#### Material for this task

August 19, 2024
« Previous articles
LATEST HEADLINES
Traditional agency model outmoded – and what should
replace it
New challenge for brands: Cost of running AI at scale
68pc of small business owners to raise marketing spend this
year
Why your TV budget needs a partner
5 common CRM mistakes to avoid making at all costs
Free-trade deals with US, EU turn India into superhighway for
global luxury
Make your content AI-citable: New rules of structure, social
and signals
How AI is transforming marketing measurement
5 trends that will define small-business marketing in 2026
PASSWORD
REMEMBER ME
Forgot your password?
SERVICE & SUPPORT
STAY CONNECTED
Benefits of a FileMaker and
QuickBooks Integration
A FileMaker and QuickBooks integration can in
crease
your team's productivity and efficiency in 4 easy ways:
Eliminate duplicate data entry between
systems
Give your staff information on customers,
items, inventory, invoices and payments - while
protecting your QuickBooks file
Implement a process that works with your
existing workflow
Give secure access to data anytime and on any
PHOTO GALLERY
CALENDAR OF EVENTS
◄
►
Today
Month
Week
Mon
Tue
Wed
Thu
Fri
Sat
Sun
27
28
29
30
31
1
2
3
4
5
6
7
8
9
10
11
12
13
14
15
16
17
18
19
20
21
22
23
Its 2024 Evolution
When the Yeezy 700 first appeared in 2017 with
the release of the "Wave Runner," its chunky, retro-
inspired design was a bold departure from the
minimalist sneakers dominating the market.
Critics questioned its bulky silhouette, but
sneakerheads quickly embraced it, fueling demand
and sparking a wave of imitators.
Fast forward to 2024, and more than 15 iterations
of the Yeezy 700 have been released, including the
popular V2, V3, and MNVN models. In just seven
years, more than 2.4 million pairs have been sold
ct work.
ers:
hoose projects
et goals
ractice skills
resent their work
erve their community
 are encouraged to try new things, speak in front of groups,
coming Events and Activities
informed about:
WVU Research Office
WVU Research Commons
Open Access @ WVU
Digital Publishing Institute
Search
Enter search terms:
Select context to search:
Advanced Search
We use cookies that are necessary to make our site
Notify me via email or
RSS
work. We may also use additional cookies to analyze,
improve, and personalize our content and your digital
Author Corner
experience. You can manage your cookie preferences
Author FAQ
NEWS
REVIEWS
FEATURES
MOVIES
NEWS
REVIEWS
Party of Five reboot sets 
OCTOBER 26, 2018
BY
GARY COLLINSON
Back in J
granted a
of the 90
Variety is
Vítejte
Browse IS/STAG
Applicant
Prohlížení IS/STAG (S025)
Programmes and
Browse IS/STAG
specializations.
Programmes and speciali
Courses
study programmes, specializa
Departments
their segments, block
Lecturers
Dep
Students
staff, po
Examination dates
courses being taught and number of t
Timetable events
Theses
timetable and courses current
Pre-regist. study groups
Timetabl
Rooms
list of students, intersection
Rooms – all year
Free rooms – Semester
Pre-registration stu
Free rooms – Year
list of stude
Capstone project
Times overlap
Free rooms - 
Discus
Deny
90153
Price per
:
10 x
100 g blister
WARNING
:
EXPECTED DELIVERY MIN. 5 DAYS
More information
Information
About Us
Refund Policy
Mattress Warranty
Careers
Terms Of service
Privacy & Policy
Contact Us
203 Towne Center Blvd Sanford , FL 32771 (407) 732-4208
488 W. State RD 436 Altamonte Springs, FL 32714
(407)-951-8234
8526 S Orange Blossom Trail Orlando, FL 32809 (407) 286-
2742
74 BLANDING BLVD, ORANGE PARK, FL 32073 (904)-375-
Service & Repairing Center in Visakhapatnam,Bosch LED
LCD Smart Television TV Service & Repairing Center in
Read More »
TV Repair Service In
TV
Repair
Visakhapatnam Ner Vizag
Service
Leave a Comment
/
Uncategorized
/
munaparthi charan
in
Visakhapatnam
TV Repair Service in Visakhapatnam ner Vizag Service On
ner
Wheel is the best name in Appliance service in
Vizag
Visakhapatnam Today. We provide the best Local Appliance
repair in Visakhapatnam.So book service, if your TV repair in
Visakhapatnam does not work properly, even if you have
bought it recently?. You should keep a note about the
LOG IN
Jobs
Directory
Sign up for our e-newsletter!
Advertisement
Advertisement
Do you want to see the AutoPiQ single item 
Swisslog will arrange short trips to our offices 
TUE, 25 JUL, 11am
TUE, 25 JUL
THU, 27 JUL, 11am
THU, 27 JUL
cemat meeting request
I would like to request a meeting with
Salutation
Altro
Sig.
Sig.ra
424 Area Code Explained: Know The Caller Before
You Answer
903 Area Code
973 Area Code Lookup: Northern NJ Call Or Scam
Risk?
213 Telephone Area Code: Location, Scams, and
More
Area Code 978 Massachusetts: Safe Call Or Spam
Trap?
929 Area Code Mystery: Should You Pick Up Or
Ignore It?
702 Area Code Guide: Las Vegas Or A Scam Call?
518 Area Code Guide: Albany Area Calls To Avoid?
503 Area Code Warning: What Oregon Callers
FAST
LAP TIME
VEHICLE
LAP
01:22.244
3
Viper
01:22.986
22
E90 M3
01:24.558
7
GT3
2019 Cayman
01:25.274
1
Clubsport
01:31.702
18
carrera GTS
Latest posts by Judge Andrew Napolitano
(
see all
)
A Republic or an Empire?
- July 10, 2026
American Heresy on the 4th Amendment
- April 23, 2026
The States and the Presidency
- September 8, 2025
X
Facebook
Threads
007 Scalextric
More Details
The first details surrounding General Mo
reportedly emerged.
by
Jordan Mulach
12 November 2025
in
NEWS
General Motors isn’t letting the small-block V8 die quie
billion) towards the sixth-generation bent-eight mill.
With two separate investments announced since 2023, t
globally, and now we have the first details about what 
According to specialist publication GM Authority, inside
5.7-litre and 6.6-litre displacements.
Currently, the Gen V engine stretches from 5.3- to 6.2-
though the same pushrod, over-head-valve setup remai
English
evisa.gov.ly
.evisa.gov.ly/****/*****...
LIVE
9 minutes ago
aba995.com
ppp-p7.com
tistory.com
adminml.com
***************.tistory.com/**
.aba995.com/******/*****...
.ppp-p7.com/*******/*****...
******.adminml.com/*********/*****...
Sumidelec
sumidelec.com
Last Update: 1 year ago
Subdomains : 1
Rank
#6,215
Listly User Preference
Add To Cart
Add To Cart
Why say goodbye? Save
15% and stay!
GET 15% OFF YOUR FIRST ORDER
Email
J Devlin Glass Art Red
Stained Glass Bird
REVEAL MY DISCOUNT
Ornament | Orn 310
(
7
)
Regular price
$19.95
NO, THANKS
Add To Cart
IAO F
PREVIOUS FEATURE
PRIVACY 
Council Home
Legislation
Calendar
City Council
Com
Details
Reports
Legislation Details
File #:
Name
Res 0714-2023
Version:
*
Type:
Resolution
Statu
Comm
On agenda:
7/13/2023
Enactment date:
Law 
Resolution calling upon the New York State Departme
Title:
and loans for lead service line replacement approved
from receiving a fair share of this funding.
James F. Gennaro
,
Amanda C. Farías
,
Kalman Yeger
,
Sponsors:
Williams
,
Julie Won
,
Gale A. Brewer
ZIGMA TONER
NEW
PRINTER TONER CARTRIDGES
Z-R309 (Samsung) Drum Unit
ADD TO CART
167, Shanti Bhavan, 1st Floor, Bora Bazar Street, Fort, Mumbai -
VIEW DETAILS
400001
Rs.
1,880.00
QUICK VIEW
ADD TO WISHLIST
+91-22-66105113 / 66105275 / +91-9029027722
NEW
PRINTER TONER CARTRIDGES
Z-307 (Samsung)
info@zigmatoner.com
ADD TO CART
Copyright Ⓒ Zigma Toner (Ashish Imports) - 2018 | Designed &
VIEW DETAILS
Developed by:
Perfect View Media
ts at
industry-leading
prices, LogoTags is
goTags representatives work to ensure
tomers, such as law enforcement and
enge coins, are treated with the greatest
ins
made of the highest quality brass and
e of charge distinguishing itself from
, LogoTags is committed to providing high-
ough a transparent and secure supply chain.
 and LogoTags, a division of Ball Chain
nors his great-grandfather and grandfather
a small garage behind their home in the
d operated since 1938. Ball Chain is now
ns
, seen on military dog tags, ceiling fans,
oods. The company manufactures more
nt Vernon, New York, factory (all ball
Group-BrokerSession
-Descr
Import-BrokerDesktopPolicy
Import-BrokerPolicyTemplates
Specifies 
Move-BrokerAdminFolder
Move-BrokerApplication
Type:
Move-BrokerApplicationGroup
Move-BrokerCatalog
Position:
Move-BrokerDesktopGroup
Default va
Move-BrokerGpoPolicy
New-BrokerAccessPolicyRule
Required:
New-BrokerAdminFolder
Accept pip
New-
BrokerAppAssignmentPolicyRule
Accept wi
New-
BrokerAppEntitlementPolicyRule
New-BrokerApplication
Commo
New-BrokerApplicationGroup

########

■ **Problem to solve**
Copy the data word for word, starting at its first line and ending with the line that contains "global luxury".

■ **Task response**
August 19, 2024
« Previous articles
LATEST HEADLINES
Traditional agency model outmoded – and what should
replace it
New challenge for brands: Cost of running AI at scale
68pc of small business owners to raise marketing spend this
year
Why your TV budget needs a partner
5 common CRM mistakes to avoid making at all costs
Free-trade deals with US, EU turn India into superhighway for
global luxury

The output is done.